Other people everywhere
All these various rooms and facilities, however, are just the parts. When it comes to envisioning the living conditions of a 13th century keep as a whole, three key interrelated facts should be considered:
1) There was no undesignated or “overflow” space
Contrary to what we’re used to in contemporary interior design, and also the way castles are portrayed in pop culture, according to the Gies,
[T]he domestic quarters of medieval castles contained no internal corridors. Rooms opened into each other, or were joined by spiral staircases which required minimal space and could serve pairs of rooms on several floors. (pp. 70-71).
This seemingly would have made it challenging to conduct private business, have clandestine meetings, or to enjoy some time alone, for whatever room one happened to be in, someone else (likely several someones else) would probably be there too. Which leads into point #2:
2) Privacy was a foreign concept
Our modern concept of privacy and “me time” would’ve been completely foreign in the 13th century. It wasn’t so much that castles were overly-crowded – although they could be; at Dover Castle, important defensive outpost that it was, Labarge refers to an “atmosphere of bustle, noise, and close-packed humanity” (p. 32).
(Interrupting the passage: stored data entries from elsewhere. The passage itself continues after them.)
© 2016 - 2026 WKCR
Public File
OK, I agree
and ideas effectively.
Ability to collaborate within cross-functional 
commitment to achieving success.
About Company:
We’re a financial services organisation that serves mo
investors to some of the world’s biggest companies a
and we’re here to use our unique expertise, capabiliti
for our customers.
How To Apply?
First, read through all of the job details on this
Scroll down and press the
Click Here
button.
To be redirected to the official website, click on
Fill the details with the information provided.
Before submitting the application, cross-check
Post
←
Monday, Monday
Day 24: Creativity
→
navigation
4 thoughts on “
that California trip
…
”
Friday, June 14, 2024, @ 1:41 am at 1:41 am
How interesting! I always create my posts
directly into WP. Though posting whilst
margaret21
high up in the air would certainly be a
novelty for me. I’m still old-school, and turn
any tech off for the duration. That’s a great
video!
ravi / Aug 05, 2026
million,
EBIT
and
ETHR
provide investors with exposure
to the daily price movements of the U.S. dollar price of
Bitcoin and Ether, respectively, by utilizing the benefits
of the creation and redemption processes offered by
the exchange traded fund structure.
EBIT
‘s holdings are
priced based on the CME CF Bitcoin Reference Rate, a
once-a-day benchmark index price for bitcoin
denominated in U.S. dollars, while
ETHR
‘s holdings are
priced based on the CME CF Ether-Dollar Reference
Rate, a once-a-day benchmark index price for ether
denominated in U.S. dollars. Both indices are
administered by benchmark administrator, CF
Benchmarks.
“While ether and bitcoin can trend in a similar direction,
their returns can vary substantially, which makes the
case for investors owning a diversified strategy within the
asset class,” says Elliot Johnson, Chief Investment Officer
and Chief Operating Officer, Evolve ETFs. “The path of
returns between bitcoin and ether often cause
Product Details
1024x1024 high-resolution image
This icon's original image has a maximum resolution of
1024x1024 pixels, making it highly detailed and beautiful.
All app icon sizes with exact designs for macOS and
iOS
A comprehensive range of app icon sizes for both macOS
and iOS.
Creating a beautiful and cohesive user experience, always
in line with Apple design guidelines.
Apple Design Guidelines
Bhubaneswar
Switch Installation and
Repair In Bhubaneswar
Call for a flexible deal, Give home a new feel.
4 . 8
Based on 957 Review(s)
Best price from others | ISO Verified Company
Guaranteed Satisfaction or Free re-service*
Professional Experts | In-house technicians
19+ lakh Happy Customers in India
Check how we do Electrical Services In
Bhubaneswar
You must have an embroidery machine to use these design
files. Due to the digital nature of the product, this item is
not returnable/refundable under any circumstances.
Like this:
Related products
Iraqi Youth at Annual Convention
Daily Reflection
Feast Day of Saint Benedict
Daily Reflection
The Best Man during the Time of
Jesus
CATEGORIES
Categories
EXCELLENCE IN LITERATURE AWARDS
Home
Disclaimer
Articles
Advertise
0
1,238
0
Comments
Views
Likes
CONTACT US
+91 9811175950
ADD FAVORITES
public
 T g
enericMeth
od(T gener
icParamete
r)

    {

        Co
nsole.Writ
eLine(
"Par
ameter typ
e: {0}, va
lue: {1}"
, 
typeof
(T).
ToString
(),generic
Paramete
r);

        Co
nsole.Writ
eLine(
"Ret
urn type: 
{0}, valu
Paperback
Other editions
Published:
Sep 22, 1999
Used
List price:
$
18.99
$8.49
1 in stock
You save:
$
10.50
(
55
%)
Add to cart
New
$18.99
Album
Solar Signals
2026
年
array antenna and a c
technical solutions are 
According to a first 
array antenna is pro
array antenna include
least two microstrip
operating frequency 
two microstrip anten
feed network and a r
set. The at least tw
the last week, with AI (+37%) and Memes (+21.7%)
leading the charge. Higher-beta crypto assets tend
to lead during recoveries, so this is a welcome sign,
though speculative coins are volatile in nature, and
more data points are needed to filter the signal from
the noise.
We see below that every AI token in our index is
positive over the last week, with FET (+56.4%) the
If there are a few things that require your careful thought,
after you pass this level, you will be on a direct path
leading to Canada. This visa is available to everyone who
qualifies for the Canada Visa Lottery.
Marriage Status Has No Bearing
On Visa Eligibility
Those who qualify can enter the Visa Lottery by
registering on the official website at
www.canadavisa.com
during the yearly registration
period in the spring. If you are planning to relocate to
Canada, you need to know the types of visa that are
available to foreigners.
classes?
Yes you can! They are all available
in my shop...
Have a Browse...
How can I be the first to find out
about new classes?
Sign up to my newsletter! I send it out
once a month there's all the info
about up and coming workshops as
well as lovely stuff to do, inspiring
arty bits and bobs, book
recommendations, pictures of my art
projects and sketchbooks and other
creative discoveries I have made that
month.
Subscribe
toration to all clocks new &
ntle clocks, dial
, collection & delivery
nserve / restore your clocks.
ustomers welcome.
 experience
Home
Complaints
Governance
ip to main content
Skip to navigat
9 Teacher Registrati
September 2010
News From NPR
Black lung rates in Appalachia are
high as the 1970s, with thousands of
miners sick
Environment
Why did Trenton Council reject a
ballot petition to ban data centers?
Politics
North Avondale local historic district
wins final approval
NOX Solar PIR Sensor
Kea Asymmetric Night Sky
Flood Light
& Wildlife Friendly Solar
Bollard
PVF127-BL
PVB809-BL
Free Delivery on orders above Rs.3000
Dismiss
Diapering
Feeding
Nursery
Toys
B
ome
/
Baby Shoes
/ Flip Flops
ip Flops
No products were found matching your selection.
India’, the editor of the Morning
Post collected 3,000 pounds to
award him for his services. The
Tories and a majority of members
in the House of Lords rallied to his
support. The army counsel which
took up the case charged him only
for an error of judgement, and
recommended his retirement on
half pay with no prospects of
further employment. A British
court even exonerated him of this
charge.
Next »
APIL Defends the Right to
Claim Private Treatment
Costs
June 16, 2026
More so, though, castles just weren’t designed to provide great comfort for anyone other than the noble family, and even then only to a certain extent. Nowhere is this fact more evident than in the sleeping arrangements for the remainder of the household.
For important guests and servants, every night was something of a slumber party, with them sleeping in the same chamber as the lord and lady on either a trundle bed, a straw pallet, or on a bench. Even when the lord and lady engaged in marital relations, their room-mates would likely still be there, with only the curtains on the bed to offer the illusion of isolation.
(Everyone else, meanwhile – lesser servants, administrative personnel, soldiers – slept wherever they could find a spot: on a bench or the floor in the hall, in a tower, in the basement, in the stables, near one’s assigned post, or just burrowed in the straw outside. Females, naturally, were separated from the men and supervised by either the lady or an older woman.)
3) Castle life was best lived beyond four walls
Despite the various efforts to make castles comfortable with fireplaces and screens to block drafts, castles were fairly damp, dark, gloomy, and often teeming inside, particularly during winter.
A feast or visiting minstrel offered some temporary enjoyment. However, due to the high cost of candles and the inefficiency of rushlights, most people retired soon after nightfall to sleep and dream of warm spring days and sunlight, riding, roughhousing outside, and of course hunting, which was an all-consuming passion at all levels of the social scale and a subject for a future Medieval Mondays post.